> **What needs to be done**
Reproduce the data below verbatim, starting at the line containing "pose: elev=107.4 azim=337.1" and ending at the line containing "Dot at: (100, 166)", with both of those lines included.

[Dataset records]
++++++++++++++++++++
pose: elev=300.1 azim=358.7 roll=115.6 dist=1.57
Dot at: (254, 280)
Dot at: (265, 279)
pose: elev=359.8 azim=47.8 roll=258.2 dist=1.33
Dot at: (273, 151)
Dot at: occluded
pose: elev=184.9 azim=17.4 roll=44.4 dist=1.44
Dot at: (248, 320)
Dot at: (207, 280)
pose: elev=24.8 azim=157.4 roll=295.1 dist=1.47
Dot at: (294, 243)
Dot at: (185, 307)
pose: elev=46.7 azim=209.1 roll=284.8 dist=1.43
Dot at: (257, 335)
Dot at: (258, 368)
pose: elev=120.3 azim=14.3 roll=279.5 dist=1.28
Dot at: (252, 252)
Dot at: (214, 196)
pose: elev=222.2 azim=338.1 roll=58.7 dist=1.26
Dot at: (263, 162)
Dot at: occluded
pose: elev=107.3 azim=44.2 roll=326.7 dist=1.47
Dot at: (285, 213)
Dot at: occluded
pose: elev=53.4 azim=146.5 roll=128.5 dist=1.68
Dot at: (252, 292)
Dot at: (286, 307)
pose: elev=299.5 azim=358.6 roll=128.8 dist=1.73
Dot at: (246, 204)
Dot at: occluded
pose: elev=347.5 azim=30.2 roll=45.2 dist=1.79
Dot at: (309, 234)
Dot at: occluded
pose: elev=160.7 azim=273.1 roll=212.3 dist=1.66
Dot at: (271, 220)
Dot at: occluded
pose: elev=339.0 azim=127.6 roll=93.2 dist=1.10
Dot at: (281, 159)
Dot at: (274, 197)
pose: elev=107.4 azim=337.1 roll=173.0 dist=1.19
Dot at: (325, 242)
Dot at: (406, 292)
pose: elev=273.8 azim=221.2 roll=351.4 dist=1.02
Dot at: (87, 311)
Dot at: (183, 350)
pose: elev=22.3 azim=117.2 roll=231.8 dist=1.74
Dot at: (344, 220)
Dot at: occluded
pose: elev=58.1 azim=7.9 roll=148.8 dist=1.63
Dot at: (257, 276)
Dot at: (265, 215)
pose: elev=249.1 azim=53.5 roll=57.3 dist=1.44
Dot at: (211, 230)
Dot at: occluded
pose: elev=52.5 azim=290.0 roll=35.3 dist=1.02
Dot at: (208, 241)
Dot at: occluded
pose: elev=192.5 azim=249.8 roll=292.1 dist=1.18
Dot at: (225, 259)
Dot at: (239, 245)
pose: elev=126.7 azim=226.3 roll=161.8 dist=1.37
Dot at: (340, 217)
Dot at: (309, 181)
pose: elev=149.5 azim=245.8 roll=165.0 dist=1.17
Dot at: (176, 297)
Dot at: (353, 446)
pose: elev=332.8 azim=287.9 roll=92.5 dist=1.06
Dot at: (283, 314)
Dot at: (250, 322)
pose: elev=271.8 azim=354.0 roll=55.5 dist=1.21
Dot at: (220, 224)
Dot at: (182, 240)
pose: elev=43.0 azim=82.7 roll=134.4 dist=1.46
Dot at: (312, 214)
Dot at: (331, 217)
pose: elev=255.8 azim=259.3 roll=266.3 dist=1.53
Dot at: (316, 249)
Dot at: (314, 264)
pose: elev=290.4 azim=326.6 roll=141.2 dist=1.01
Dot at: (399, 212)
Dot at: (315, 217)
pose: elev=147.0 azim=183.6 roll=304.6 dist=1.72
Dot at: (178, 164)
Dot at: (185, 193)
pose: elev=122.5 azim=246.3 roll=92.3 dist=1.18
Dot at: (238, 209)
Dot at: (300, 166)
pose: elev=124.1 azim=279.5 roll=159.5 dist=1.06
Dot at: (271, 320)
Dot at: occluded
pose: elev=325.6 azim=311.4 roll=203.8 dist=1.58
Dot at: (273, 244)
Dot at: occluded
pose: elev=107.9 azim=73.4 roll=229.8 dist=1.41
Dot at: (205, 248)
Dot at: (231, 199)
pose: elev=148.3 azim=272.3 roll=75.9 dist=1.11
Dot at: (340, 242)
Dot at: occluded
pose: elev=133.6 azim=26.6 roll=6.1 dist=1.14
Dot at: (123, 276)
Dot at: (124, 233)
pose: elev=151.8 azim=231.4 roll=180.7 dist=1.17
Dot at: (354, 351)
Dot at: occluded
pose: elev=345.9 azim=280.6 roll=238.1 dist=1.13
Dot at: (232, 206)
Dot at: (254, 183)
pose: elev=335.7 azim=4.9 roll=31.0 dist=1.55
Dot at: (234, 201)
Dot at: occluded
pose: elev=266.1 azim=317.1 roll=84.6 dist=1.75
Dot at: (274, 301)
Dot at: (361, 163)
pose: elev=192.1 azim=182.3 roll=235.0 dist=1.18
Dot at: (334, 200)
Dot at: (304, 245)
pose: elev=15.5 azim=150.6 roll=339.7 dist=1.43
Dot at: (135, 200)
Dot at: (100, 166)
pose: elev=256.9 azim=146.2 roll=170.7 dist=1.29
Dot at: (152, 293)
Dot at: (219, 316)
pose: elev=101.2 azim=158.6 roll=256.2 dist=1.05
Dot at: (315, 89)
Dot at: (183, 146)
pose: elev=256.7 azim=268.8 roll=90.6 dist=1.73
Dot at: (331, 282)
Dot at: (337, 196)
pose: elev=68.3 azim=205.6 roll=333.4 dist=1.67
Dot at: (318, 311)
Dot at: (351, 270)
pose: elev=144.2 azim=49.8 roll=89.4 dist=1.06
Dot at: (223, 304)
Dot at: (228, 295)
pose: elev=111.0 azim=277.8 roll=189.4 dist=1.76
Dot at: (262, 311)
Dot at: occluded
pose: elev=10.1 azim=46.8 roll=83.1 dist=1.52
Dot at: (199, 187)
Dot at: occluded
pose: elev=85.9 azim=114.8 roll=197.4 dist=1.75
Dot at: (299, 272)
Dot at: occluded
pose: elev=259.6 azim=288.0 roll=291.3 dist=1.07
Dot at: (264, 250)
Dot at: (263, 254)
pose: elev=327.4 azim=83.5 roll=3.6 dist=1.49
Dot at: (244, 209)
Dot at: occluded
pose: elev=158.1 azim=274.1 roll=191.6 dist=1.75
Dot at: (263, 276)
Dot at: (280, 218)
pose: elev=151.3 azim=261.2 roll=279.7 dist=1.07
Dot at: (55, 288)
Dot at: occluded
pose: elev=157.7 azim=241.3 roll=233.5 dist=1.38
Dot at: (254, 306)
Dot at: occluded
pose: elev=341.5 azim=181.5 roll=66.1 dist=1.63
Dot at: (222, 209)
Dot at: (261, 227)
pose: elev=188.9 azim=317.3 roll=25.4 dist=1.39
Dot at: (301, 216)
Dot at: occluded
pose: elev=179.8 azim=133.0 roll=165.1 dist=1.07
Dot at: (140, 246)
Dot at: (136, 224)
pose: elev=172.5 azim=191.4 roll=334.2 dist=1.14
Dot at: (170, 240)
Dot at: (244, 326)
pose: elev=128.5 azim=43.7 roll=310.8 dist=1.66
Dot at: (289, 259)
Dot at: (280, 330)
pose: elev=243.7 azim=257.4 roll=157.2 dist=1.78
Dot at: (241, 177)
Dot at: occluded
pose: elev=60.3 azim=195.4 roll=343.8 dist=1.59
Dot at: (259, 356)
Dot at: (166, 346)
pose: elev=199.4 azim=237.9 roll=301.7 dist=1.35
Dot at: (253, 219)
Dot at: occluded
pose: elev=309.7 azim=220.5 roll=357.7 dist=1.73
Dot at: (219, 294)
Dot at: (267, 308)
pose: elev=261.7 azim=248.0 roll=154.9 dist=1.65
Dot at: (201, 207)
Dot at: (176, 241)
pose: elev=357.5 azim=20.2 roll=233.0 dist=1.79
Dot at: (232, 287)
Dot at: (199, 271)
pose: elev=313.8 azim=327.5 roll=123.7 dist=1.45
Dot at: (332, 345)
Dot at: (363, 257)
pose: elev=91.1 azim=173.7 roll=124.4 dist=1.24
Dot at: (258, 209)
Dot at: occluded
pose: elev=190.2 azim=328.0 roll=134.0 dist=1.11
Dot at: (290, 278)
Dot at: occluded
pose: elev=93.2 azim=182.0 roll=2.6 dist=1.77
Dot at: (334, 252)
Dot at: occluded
++++++++++++++++++++
> **Exercise response**
pose: elev=107.4 azim=337.1 roll=173.0 dist=1.19
Dot at: (325, 242)
Dot at: (406, 292)
pose: elev=273.8 azim=221.2 roll=351.4 dist=1.02
Dot at: (87, 311)
Dot at: (183, 350)
pose: elev=22.3 azim=117.2 roll=231.8 dist=1.74
Dot at: (344, 220)
Dot at: occluded
pose: elev=58.1 azim=7.9 roll=148.8 dist=1.63
Dot at: (257, 276)
Dot at: (265, 215)
pose: elev=249.1 azim=53.5 roll=57.3 dist=1.44
Dot at: (211, 230)
Dot at: occluded
pose: elev=52.5 azim=290.0 roll=35.3 dist=1.02
Dot at: (208, 241)
Dot at: occluded
pose: elev=192.5 azim=249.8 roll=292.1 dist=1.18
Dot at: (225, 259)
Dot at: (239, 245)
pose: elev=126.7 azim=226.3 roll=161.8 dist=1.37
Dot at: (340, 217)
Dot at: (309, 181)
pose: elev=149.5 azim=245.8 roll=165.0 dist=1.17
Dot at: (176, 297)
Dot at: (353, 446)
pose: elev=332.8 azim=287.9 roll=92.5 dist=1.06
Dot at: (283, 314)
Dot at: (250, 322)
pose: elev=271.8 azim=354.0 roll=55.5 dist=1.21
Dot at: (220, 224)
Dot at: (182, 240)
pose: elev=43.0 azim=82.7 roll=134.4 dist=1.46
Dot at: (312, 214)
Dot at: (331, 217)
pose: elev=255.8 azim=259.3 roll=266.3 dist=1.53
Dot at: (316, 249)
Dot at: (314, 264)
pose: elev=290.4 azim=326.6 roll=141.2 dist=1.01
Dot at: (399, 212)
Dot at: (315, 217)
pose: elev=147.0 azim=183.6 roll=304.6 dist=1.72
Dot at: (178, 164)
Dot at: (185, 193)
pose: elev=122.5 azim=246.3 roll=92.3 dist=1.18
Dot at: (238, 209)
Dot at: (300, 166)
pose: elev=124.1 azim=279.5 roll=159.5 dist=1.06
Dot at: (271, 320)
Dot at: occluded
pose: elev=325.6 azim=311.4 roll=203.8 dist=1.58
Dot at: (273, 244)
Dot at: occluded
pose: elev=107.9 azim=73.4 roll=229.8 dist=1.41
Dot at: (205, 248)
Dot at: (231, 199)
pose: elev=148.3 azim=272.3 roll=75.9 dist=1.11
Dot at: (340, 242)
Dot at: occluded
pose: elev=133.6 azim=26.6 roll=6.1 dist=1.14
Dot at: (123, 276)
Dot at: (124, 233)
pose: elev=151.8 azim=231.4 roll=180.7 dist=1.17
Dot at: (354, 351)
Dot at: occluded
pose: elev=345.9 azim=280.6 roll=238.1 dist=1.13
Dot at: (232, 206)
Dot at: (254, 183)
pose: elev=335.7 azim=4.9 roll=31.0 dist=1.55
Dot at: (234, 201)
Dot at: occluded
pose: elev=266.1 azim=317.1 roll=84.6 dist=1.75
Dot at: (274, 301)
Dot at: (361, 163)
pose: elev=192.1 azim=182.3 roll=235.0 dist=1.18
Dot at: (334, 200)
Dot at: (304, 245)
pose: elev=15.5 azim=150.6 roll=339.7 dist=1.43
Dot at: (135, 200)
Dot at: (100, 166)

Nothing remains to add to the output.